New Internationalist

Introduction

Issue 321

new internationalist
issue 321 - March 2000

[image, unknown]
ALL PHOTOS BY VANESSA BAIRD
EXCEPT WHERE OTHERWISE CREDITED
Return to Ayacucho

Vanessa Baird revisits the birthplace of Peru’s bloodiest civil conflict in search of people she met there more than a decade ago.

Like a lover, the golden orange glow steals across mountains, kissing them in their shadowy sleep. Once touched by the light the Andes rise out of the darkness, looking like an oddly soft, rumpled blanket of clay.

Part of my brain marvels at this strange intimacy of dawn. Another part is telling me something quite different: I’m feeling sick as a dog. The overnight bus from Lima to Ayacucho takes a brand-new road, rich in hairpin bends, that rises steeply up into the Andes and keeps you there at 4,000 metres (13,000 feet) for an oxygen-depleted age.

As we come down a little and enter a gentler terrain of plots and trees, I see something that shocks but does not surprise me: a group of men with guns, faces hidden by black balaclavas. They are peasants, ending their nocturnal ronda or patrol to defend themselves against the Maoist guerrillas of Sendero Luminoso (Shining Path) who launched one of South America’s bloodiest armed struggles in 1980. In the ensuing civil war - which is still not quite over yet - 25,000 to 30,000 people died and 600,000 became internal refugees.

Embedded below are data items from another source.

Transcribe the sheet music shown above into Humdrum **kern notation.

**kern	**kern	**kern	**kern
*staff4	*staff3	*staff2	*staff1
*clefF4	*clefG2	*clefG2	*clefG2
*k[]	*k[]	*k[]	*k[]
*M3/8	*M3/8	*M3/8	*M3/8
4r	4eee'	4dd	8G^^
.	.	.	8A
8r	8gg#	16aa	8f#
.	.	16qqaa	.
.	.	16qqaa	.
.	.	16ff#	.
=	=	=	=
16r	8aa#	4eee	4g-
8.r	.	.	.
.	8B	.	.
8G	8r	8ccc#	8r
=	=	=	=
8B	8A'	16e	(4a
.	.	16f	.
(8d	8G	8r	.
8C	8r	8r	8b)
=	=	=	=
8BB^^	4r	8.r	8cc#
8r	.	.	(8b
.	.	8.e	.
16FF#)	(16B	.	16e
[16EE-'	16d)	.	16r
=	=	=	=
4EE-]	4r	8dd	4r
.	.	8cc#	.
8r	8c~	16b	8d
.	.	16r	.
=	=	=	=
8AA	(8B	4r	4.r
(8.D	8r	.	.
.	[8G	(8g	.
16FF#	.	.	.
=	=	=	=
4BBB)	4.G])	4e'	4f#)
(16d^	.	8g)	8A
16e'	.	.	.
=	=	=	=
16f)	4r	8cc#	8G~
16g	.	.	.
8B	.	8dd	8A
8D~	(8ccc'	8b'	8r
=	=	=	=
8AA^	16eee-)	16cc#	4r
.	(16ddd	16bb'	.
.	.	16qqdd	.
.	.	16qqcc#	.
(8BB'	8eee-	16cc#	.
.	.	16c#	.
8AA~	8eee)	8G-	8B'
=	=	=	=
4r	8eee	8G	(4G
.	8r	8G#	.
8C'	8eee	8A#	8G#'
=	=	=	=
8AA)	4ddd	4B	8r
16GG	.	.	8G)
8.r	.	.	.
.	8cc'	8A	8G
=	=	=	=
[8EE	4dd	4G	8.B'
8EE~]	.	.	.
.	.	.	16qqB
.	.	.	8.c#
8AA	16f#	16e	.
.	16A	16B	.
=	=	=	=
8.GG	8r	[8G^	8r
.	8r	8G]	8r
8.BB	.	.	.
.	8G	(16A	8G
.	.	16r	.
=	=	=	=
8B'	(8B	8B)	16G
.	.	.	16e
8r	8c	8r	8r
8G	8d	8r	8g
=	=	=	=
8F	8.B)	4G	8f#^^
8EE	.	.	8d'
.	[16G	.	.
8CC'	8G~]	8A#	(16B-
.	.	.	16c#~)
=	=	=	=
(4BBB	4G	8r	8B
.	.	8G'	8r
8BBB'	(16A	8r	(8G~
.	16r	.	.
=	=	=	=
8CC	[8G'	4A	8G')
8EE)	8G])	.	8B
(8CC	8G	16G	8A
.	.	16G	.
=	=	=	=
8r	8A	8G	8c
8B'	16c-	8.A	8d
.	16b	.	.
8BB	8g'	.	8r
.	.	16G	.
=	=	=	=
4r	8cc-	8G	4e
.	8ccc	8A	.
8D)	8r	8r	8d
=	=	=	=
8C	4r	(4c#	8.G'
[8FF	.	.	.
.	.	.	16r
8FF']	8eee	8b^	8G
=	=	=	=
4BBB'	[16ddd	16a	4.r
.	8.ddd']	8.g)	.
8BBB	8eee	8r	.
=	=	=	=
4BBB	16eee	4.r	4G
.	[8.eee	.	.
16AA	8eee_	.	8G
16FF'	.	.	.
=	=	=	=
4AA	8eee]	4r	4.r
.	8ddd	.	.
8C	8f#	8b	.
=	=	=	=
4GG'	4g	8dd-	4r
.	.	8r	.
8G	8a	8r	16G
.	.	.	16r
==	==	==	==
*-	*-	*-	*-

[image, unknown] It’s 15 years since I was last in Ayacucho, birthplace of this conflict. At that time the violence was heading for its bloody crescendo, with the peasants caught in the crossfire between the guerrillas and government forces that were then even more abusive. Now I’m back to try to find out what happened to the various women, men and children - people from all walks of life - that I met and interviewed then.

The bus finally pulls up in Ayacucho City - also known as Huamanga - the capital of the department of Ayacucho. I recall my previous arrival here on a grey March day in 1985, the military presence heavy as soldiers fired into the air and raised the flag in the main square. Local people stood under the colonial arches looking on, silent, unsmiling, giving away absolutely nothing.

Today the atmosphere could not be more different. In the bright Andean sunshine a group of kids whiz by on mountain bikes. Chicha - a twangy tropical Andean music that’s far too cheesy for panpipe purists - blasts out of open doorways. Shop-shutters are rattling upwards to display windows crammed with all manner of consumer imports: mobile phones, video cameras, Sony Walkmans. There’s even an Internet café, packed with computers and students. It looks for a moment as if Ayacucho has really taken off. Later I learn that this wealth exists mainly in deep little drug-lined pockets - the jungle coca-growing regions are not that far to the east. The surrounding economic reality in Ayacucho is little changed.

But the public places are spruce, clean and well-kept. That’s new. On one wall I see an official notice that warns me: `Urinating is forbidden, on pain of arrest.’ A troubling thought, after a long bus journey. There is a pervasive atmosphere of control under the rule of Alberto Fujimori, President of Peru since 1990. Now even the shoe-shiners are regulated, and have to wear yellow jerkins showing official approval.

But my first stop is a hotel bed and plenty of coca-tea to ease altitude sickness. Then the search begins for the people on my list. My main worry is the obvious one. Are they still alive? Are they still here? Or did they, like so many thousands, flee this place called Ayacucho - an inauspicious name that in Quechua means ‘corner of the dead’? If they are still around, how will they feel about someone coming back to stir up old memories?